Enrico Schwartz von der Kanzlei Schwartz Consulting koordiniert als Sanierungsgeschäftsführer den Prozess und setzt ihn um. „Alle Zeichen stehen für Kreisel auf Neuaufstellung. Die Weichen dafür wurden mit der Stabilisierung des Geschäftsbetriebs und der Auszahlung der Löhne und Gehälter über das vorfinanzierte Insolvenzgeld bereits gestellt. Jetzt arbeiten wir unter Volldampf an einer Lösung, bleiben dabei aber ergebnisoffen. Die Neuaufstellung des Unternehmens über einen Insolvenzplan ist für uns ebenso eine Option wie die übertragende Sanierung durch einen Investor“, erklärt Schwartz.
Um einen geeigneten Kandidaten für eine mögliche Übernahme zu finden, laufe die Suche nach einem Investor auf Hochtouren. Zudem sollen im Zuge der Sanierung das Auslandsgeschäft des Fördertechnik-Spezialisten gestärkt und dazu das internationale Vertriebsnetzwerk ausgebaut werden.
Man sei zuversichtlich, einen Partner zu finden. „Ich bin zuversichtlich, dass wir einen geeigneten Investor finden, denn Kreisel besitzt einen gesunden Unternehmenskern, eine stabile Marktposition und ein zukunftsfähiges Geschäftsmodell“, so Simon Leopold, Geschäftsführer der ABG Consulting-Partner GmbH & Co. KG, der für den Investorenprozess zuständig ist.

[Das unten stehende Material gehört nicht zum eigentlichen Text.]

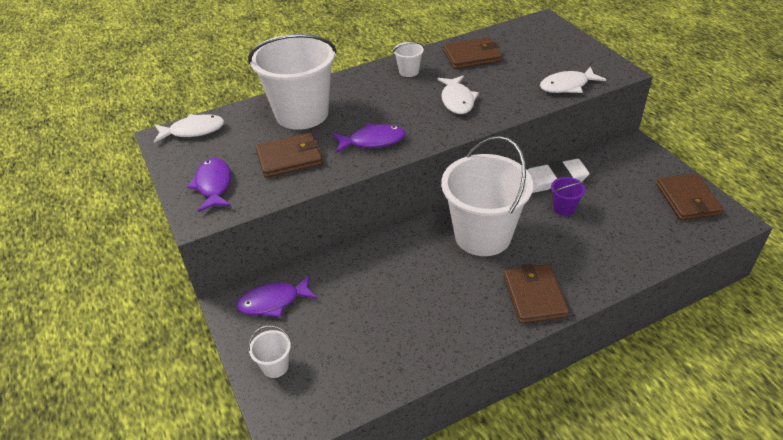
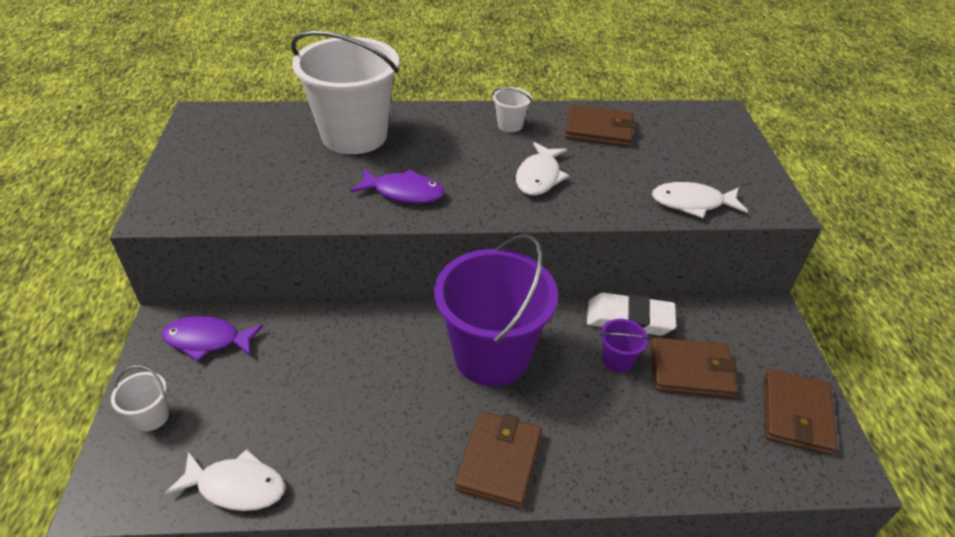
camera: 20 degrees right, 0 degrees up
white fish [154,114,224,143] -> white fish moved to [165,449,285,511]
purple fish [187,158,231,212] -> none
brown wallet [256,133,323,178] -> brown wallet moved to [650,337,738,398]
white bucket [441,136,533,256] -> purple bucket [434,234,558,386]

Bei der Firma Kreisel wird gemeinsam am Strang gezogen
Rechtsanwalt Rüdiger Wienberg von der Kanzlei hww hermann wienberg wilhelm, Dresden, vertritt die Gläubigerinteressen in dem Verfahren. „Ich erlebe bei Kreisel weiterhin eine engagierte Geschäftsführung und eine loyale sowie hoch qualifizierte Mannschaft. Insbesondere gab es in den vergangenen Wochen eine intensive Unterstützung des Sanierungskurses durch die beteiligten Banken und einen in Abstimmung mit den Warenkreditversicherern gebildeten Lieferantenpool. Auch der Austausch mit dem eingesetzten vorläufigen Gläubigerausschuss war konstruktiv und nach vorn gerichtet“, erklärt der Sachwalter.

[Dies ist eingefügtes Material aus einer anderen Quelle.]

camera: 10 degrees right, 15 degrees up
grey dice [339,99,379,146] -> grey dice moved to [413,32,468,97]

Die Schieflage des renommierten Betriebs in Krauschwitz war vor allem auf gestiegene Finanzierungskosten und eine Verschlechterung der Ertragslage durch die Folgen der Corona-Pandemie, die Erhöhung der Rohstoff- und Energiepreise sowie einen Cyberangriff zurückzuführen.